* [Exercise instructions]: Gather every line in the listing below that contains the word "KANN".
-------- Material provided --------
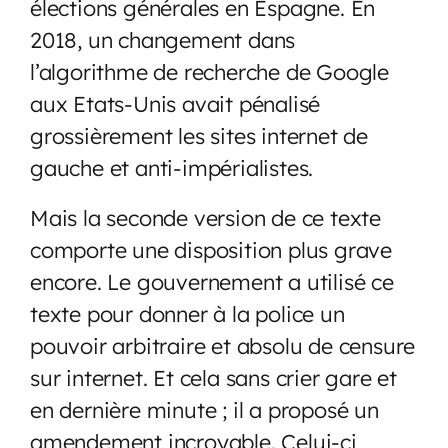
élections générales en Espagne. En
2018, un changement dans
l’algorithme de recherche de Google
aux Etats-Unis avait pénalisé
grossièrement les sites internet de
gauche et anti-impérialistes.
Mais la seconde version de ce texte
comporte une disposition plus grave
encore. Le gouvernement a utilisé ce
texte pour donner à la police un
pouvoir arbitraire et absolu de censure
sur internet. Et cela sans crier gare et
en dernière minute ; il a proposé un
amendement incroyable. Celui-ci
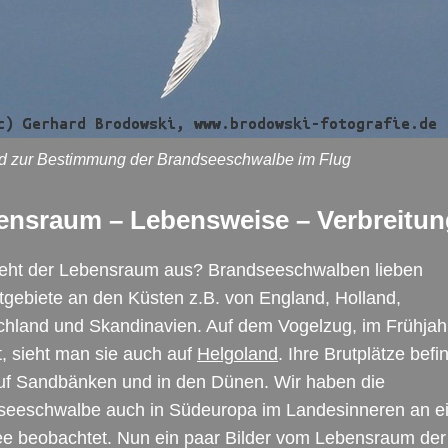
ld zur Bestimmung der Brandseeschwalbe im Flug
ensraum – Lebensweise – Verbreitun
ieht der Lebensraum aus? Brandseeschwalben lieben
gebiete an den Küsten z.B. von England, Holland,
chland und Skandinavien. Auf dem Vogelzug, im Frühjah
, sieht man sie auch auf
Helgoland
. Ihre Brutplätze bef
auf Sandbänken und in den Dünen. Wir haben die
seeschwalbe auch in Südeuropa im Landesinneren an 
ee beobachtet. Nun ein paar Bilder vom Lebensraum der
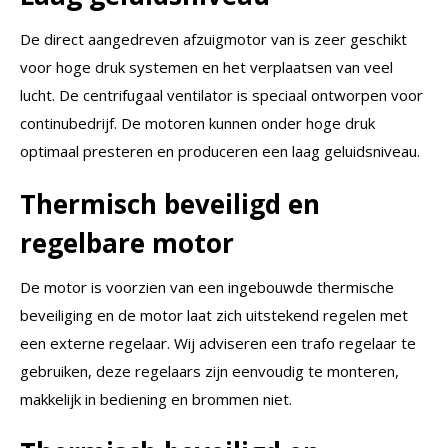
De direct aangedreven afzuigmotor van is zeer geschikt
voor hoge druk systemen en het verplaatsen van veel
lucht. De centrifugaal ventilator is speciaal ontworpen voor
continubedrijf. De motoren kunnen onder hoge druk
optimaal presteren en produceren een laag geluidsniveau.
Thermisch beveiligd en
regelbare motor
De motor is voorzien van een ingebouwde thermische
beveiliging en de motor laat zich uitstekend regelen met
een externe regelaar. Wij adviseren een trafo regelaar te
gebruiken, deze regelaars zijn eenvoudig te monteren,
makkelijk in bediening en brommen niet.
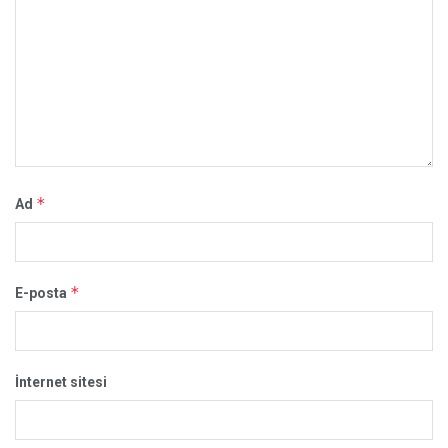
*
Ad
*
E-posta
İnternet sitesi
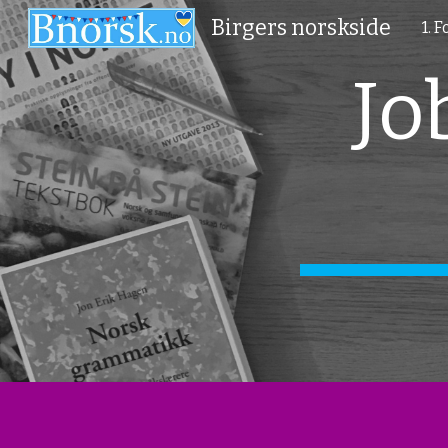
Birgers norskside
1. 
Sk
Jo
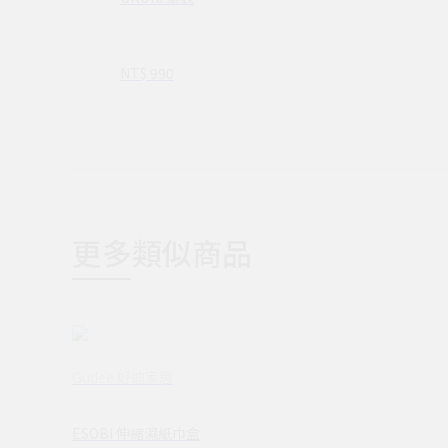
NT$ 990
更多類似商品
Gudee 好迪家居
ESOBI 伸縮濕紙巾盒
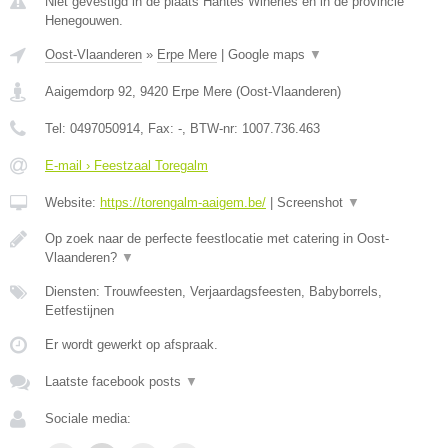
Niet gevestigd in de plaats Hantes Wiheries en in de provincie
Henegouwen.
Oost-Vlaanderen
»
Erpe Mere
|
Google maps
▼
Aaigemdorp 92
,
9420
Erpe Mere
(
Oost-Vlaanderen
)
Tel:
0497050914
, Fax:
-
, BTW-nr:
1007.736.463
E-mail › Feestzaal Toregalm
Website:
https://torengalm-aaigem.be/
|
Screenshot
▼
Op zoek naar de perfecte feestlocatie met catering in Oost-
Vlaanderen?
▼
Diensten: Trouwfeesten, Verjaardagsfeesten, Babyborrels,
Eetfestijnen
Er wordt gewerkt op afspraak.
Laatste facebook posts
▼
Sociale media:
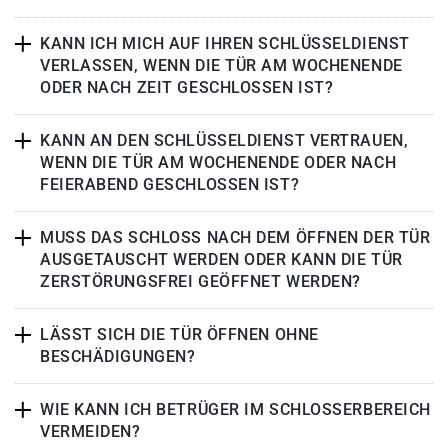
KANN ICH MICH AUF IHREN SCHLÜSSELDIENST
VERLASSEN, WENN DIE TÜR AM WOCHENENDE
ODER NACH ZEIT GESCHLOSSEN IST?
KANN AN DEN SCHLÜSSELDIENST VERTRAUEN,
WENN DIE TÜR AM WOCHENENDE ODER NACH
FEIERABEND GESCHLOSSEN IST?
MUSS DAS SCHLOSS NACH DEM ÖFFNEN DER TÜR
AUSGETAUSCHT WERDEN ODER KANN DIE TÜR
ZERSTÖRUNGSFREI GEÖFFNET WERDEN?
LÄSST SICH DIE TÜR ÖFFNEN OHNE
BESCHÄDIGUNGEN?
WIE KANN ICH BETRÜGER IM SCHLOSSERBEREICH
VERMEIDEN?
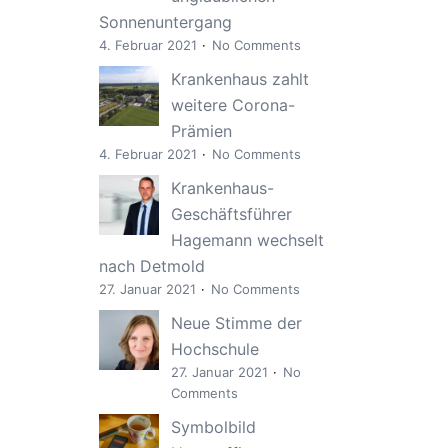
Sonnenuntergang
4. Februar 2021
No Comments
Krankenhaus zahlt
weitere Corona-
Prämien
4. Februar 2021
No Comments
Krankenhaus-
Geschäftsführer
Hagemann wechselt
nach Detmold
27. Januar 2021
No Comments
Neue Stimme der
Hochschule
27. Januar 2021
No
Comments
Symbolbild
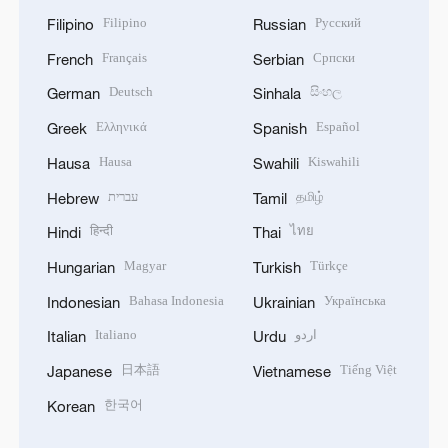
Filipino
Русский
Filipino
Russian
Français
Српски
French
Serbian
Deutsch
සිංහල
German
Sinhala
Ελληνικά
Español
Greek
Spanish
Hausa
Kiswahili
Hausa
Swahili
עברית
தமிழ்
Hebrew
Tamil
हिन्दी
ไทย
Hindi
Thai
Magyar
Türkçe
Hungarian
Turkish
Bahasa Indonesia
Українська
Indonesian
Ukrainian
Italiano
اردو
Italian
Urdu
日本語
Tiếng Việt
Japanese
Vietnamese
한국어
Korean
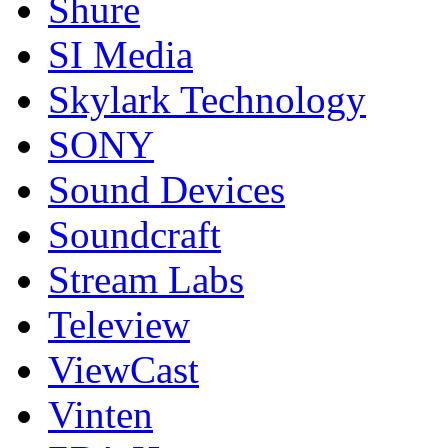
Shure
SI Media
Skylark Technology
SONY
Sound Devices
Soundcraft
Stream Labs
Teleview
ViewCast
Vinten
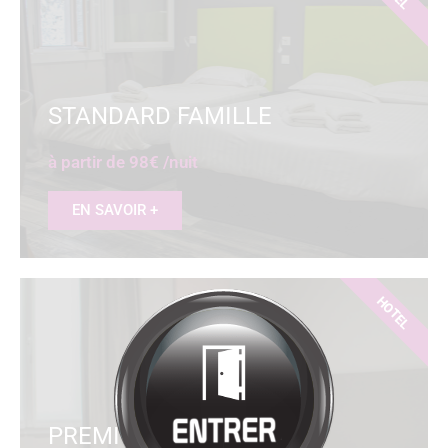
Bienvenue à
HÔTEL
RESTAURANT
LA SOURCE
Cliquez pour entrer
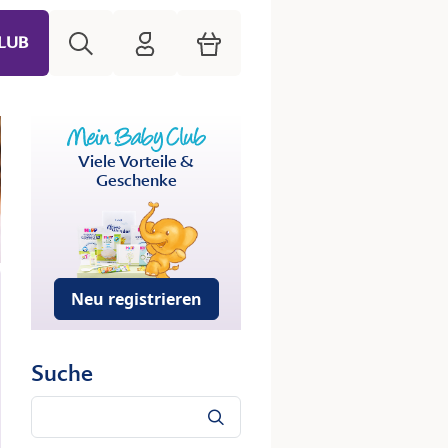
Suche
HiPP Mein Babyclub
Warenkorb
LUB
Viele Vorteile &
Geschenke
Neu registrieren
Suche
Suche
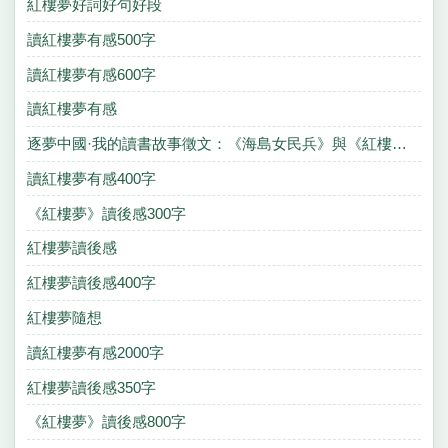
紅樓夢好詞好句好段
讀紅樓夢有感500字
讀紅樓夢有感600字
讀紅樓夢有感
逐夢中國·我的讀書故事徵文：《海島女民兵》與《紅樓夢》
讀紅樓夢有感400字
《紅樓夢》讀後感300字
紅樓夢讀後感
紅樓夢讀後感400字
紅樓夢隨想
讀紅樓夢有感2000字
紅樓夢讀後感350字
《紅樓夢》讀後感800字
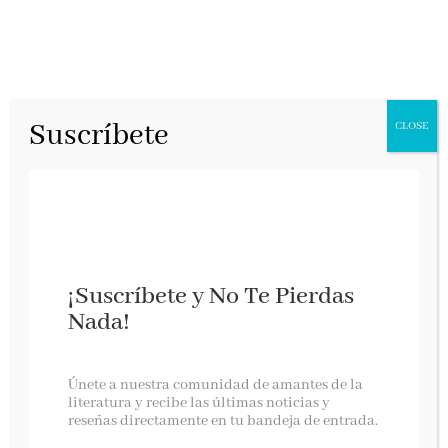
Suscríbete
CLOSE
¡Suscríbete y No Te Pierdas
Nada!
La IA y la Organización Pulpo
Únete a nuestra comunidad de amantes de la
literatura y recibe las últimas noticias y
reseñas directamente en tu bandeja de entrada.
Almuzara, enero 2026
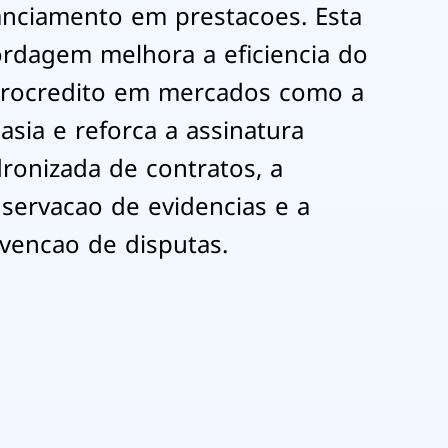
anciamento em prestacoes. Esta
rdagem melhora a eficiencia do
rocredito em mercados como a
asia e reforca a assinatura
ronizada de contratos, a
servacao de evidencias e a
vencao de disputas.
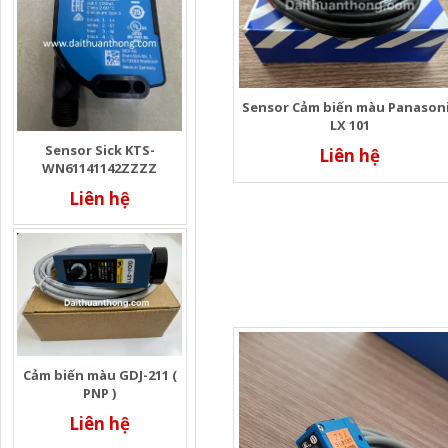
Sensor Cảm biến màu Panason
LX 101
Sensor Sick KTS-
Liên hệ
WN61141142ZZZZ
Liên hệ
Cảm biến màu GDJ-211 (
PNP )
Liên hệ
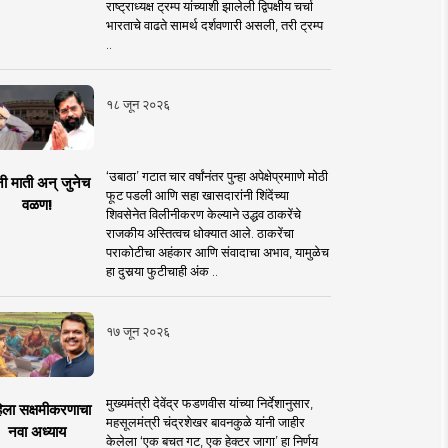
राष्ट्राध्यक्ष ट्रम्प यांच्याशी झालेली द्विपक्षीय चर्चा
भारताचे वाढते सामर्थ दर्शवणारी असली, तरी ट्रम्प
..
१८ जून २०२६
‘उबाठा’ गटात चार वर्षांनंतर पुन्हा अपेक्षेप्रमााणे मोठी
नी माती अन् जुनेच
फूट पडली आणि सहा खासदारांनी शिंदेंच्या
वळण!
शिवसेनेत विलीनीकरण केल्याने उद्धव ठाकरेंचे
राजकीय अस्तित्वच धोक्यात आले. ठाकरेंचा
पराकोटीचा अहंकार आणि संवादाचा अभाव, यामुळेच
हा दुसर्‍या फुटीचाही अंक ..
१७ जून २०२६
मुख्यमंत्री देवेंद्र फडणवीस यांच्या निर्देशानुसार,
िला सक्षमीकरणाचा
महसूलमंत्री चंद्रशेखर बावनकुळे यांनी जाहीर
नवा अध्याय
केलेला ‘एक बचत गट, एक हेक्टर जागा’ हा निर्णय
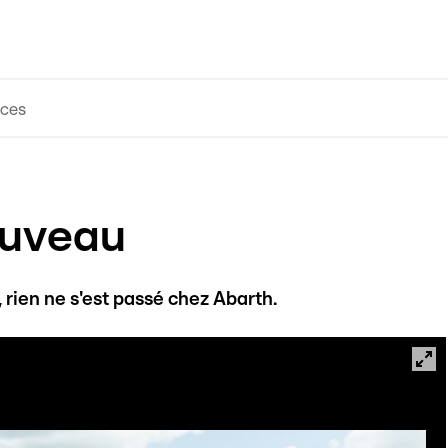
ces
ouveau
, rien ne s'est passé chez Abarth.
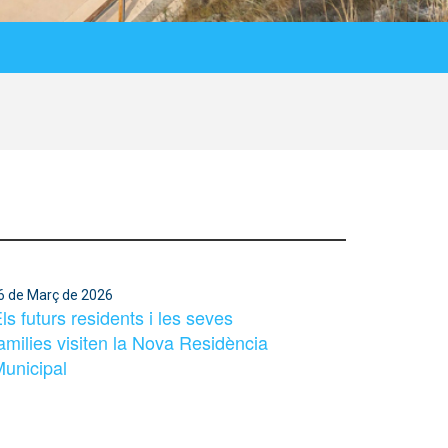
de Març de 2026
ls futurs residents i les seves
amilies visiten la Nova Residència
unicipal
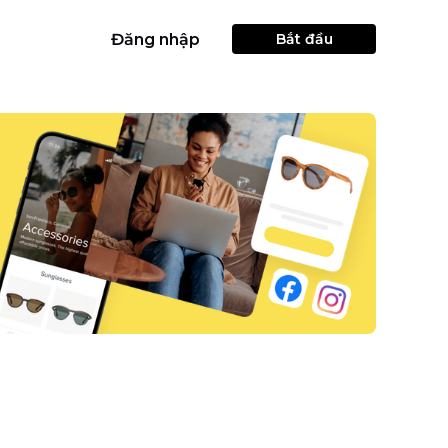
Đăng nhập
Bắt đầu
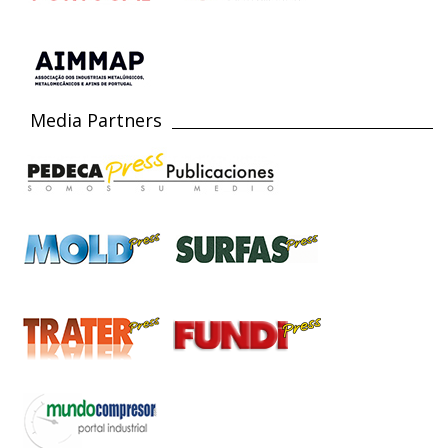
Media Partners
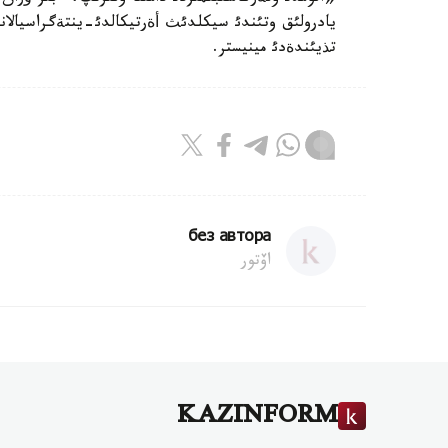
يادرولئق وتئندئ سيكلدئث أةرتيكالدئ-ينتةگراسيالا
تذيئندةدئ مينيستر.
без автора
اۆتور
KAZINFORM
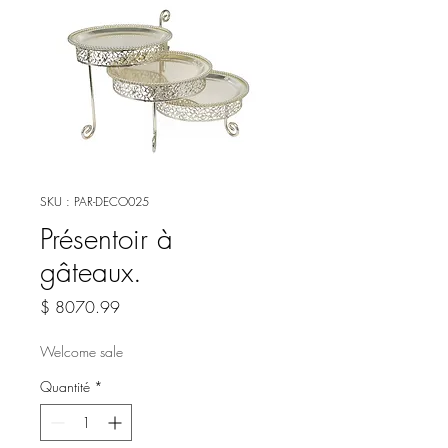
SKU : PAR-DECO025
Présentoir à
gâteaux.
Prix
$ 8070.99
Welcome sale
Quantité
*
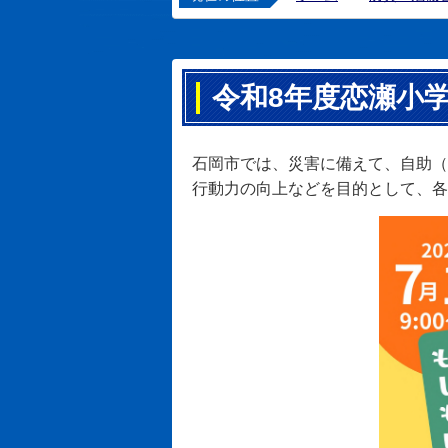
令和8年度恋瀬小
石岡市では、災害に備えて、自助（
行動力の向上などを目的として、各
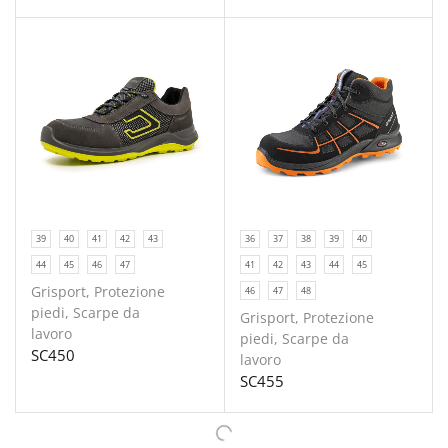
39
40
41
42
43
36
37
38
39
40
44
45
46
47
41
42
43
44
45
Grisport
,
Protezione
46
47
48
piedi
,
Scarpe da
Grisport
,
Protezione
lavoro
piedi
,
Scarpe da
SC450
lavoro
SC455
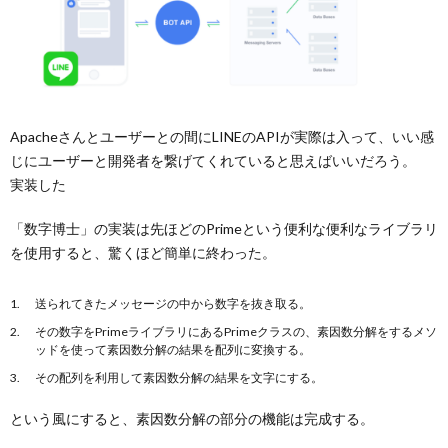
Apacheさんとユーザーとの間にLINEのAPIが実際は入って、いい感
じにユーザーと開発者を繋げてくれていると思えばいいだろう。
実装した
「数字博士」の実装は先ほどのPrimeという便利な便利なライブラリ
を使用すると、驚くほど簡単に終わった。
送られてきたメッセージの中から数字を抜き取る。
その数字をPrimeライブラリにあるPrimeクラスの、素因数分解をするメソ
ッドを使って素因数分解の結果を配列に変換する。
その配列を利用して素因数分解の結果を文字にする。
という風にすると、素因数分解の部分の機能は完成する。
--------
* [Completed task]:
KANN ICH MICH AUF IHREN SCHLÜSSELDIENST
KANN AN DEN SCHLÜSSELDIENST VERTRAUEN,
AUSGETAUSCHT WERDEN ODER KANN DIE TÜR
WIE KANN ICH BETRÜGER IM SCHLOSSERBEREICH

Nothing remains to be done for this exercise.